## Required action:
Locate every line in the data below that contains the word "minus" and copy each such line in full. The match is case-sensitive.

## Provided data:
'''
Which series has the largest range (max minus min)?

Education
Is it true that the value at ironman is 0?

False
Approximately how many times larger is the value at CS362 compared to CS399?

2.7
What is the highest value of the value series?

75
'''
'''
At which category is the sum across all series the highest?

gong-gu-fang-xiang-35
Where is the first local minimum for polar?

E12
'''
'''
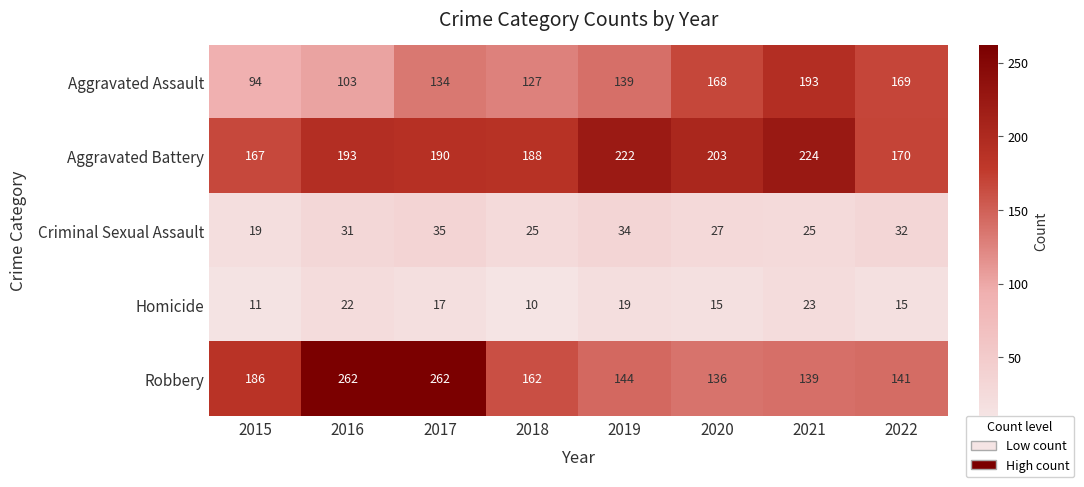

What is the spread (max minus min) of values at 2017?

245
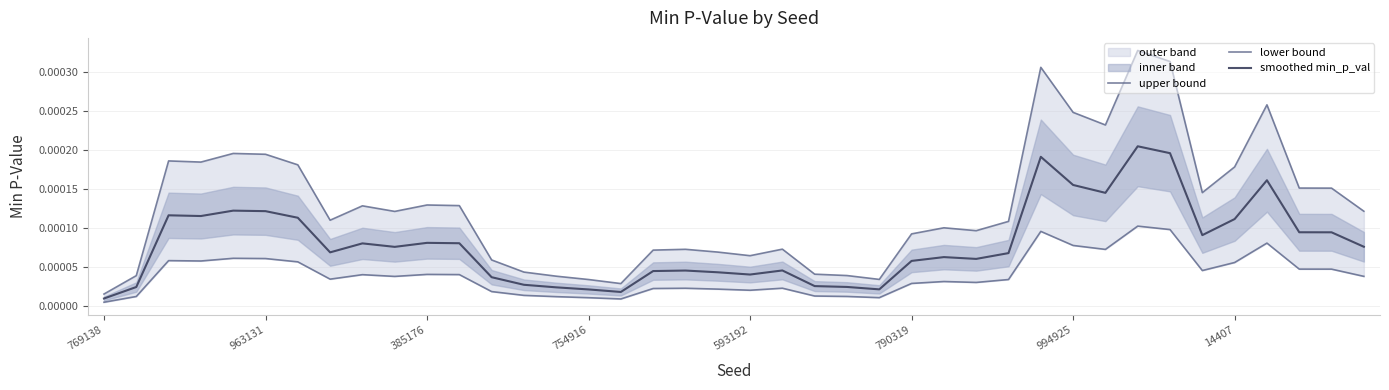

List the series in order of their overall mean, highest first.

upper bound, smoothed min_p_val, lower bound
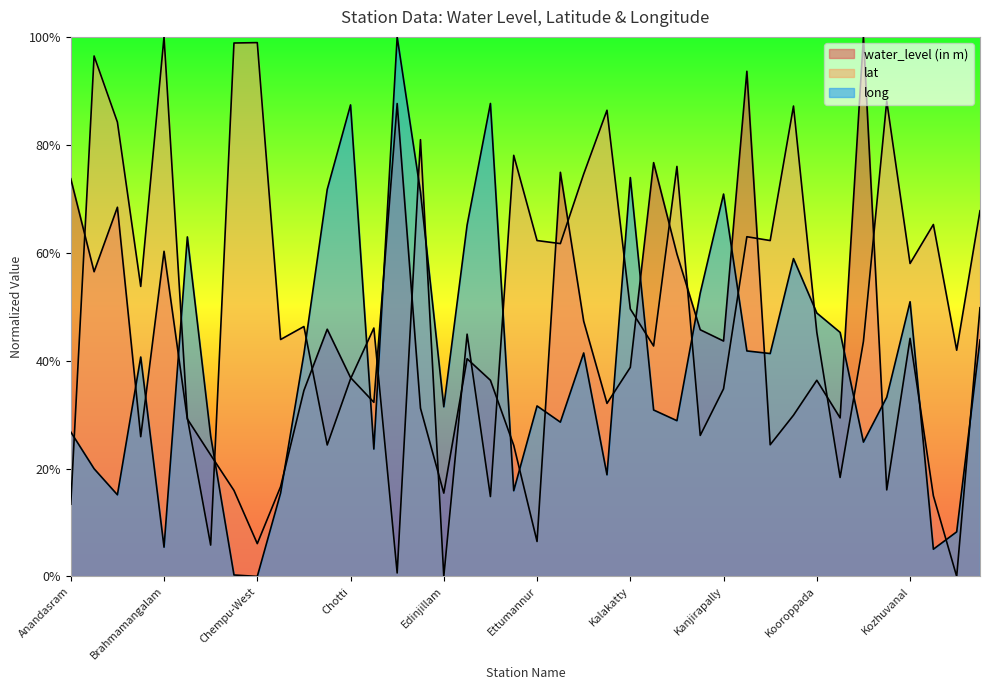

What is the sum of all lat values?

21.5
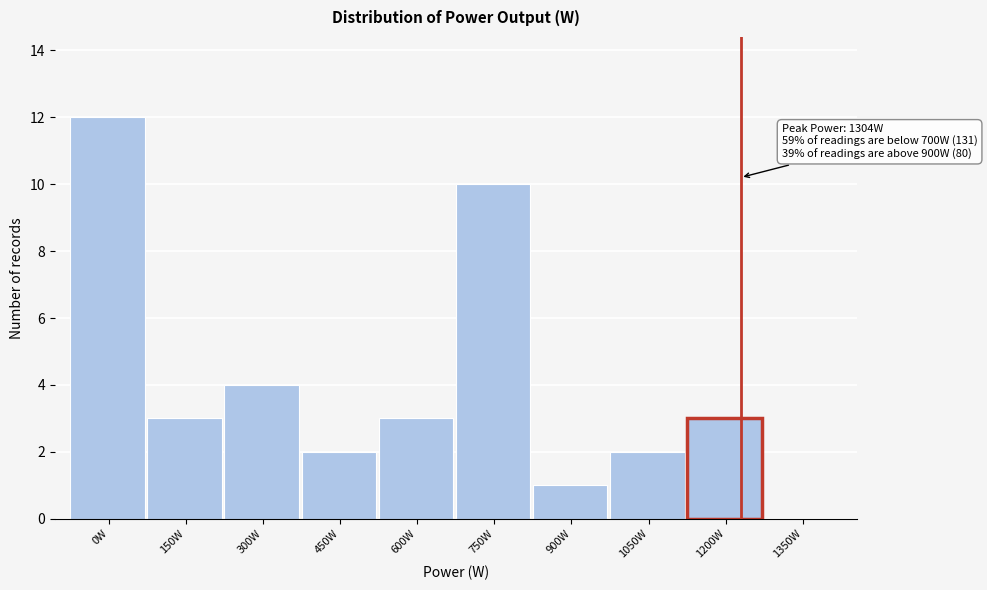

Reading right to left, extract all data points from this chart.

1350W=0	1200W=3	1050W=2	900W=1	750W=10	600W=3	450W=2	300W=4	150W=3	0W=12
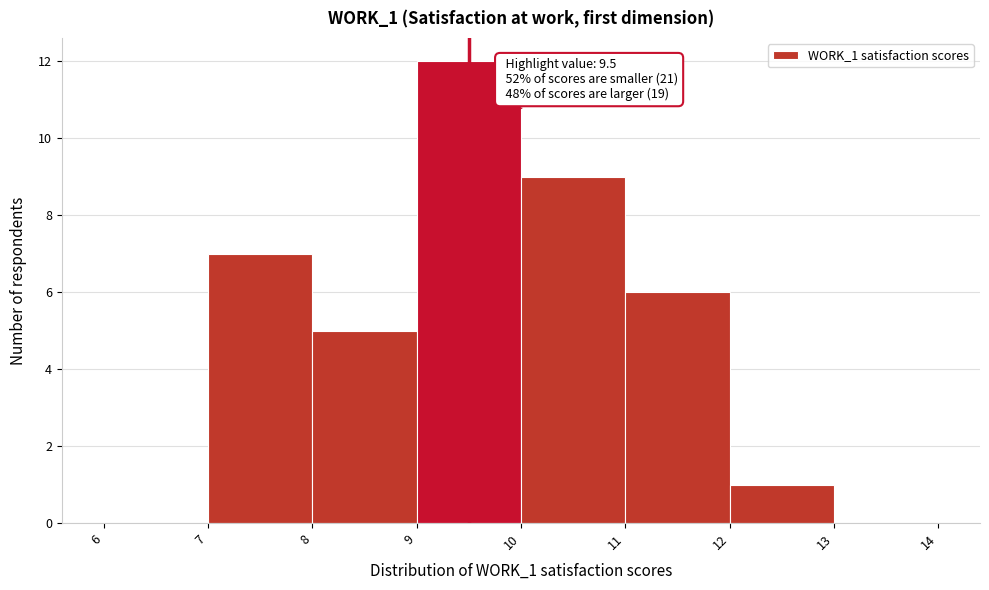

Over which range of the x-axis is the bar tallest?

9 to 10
'''
## Answer space:
Which series has the largest range (max minus min)?
What is the spread (max minus min) of values at 2017?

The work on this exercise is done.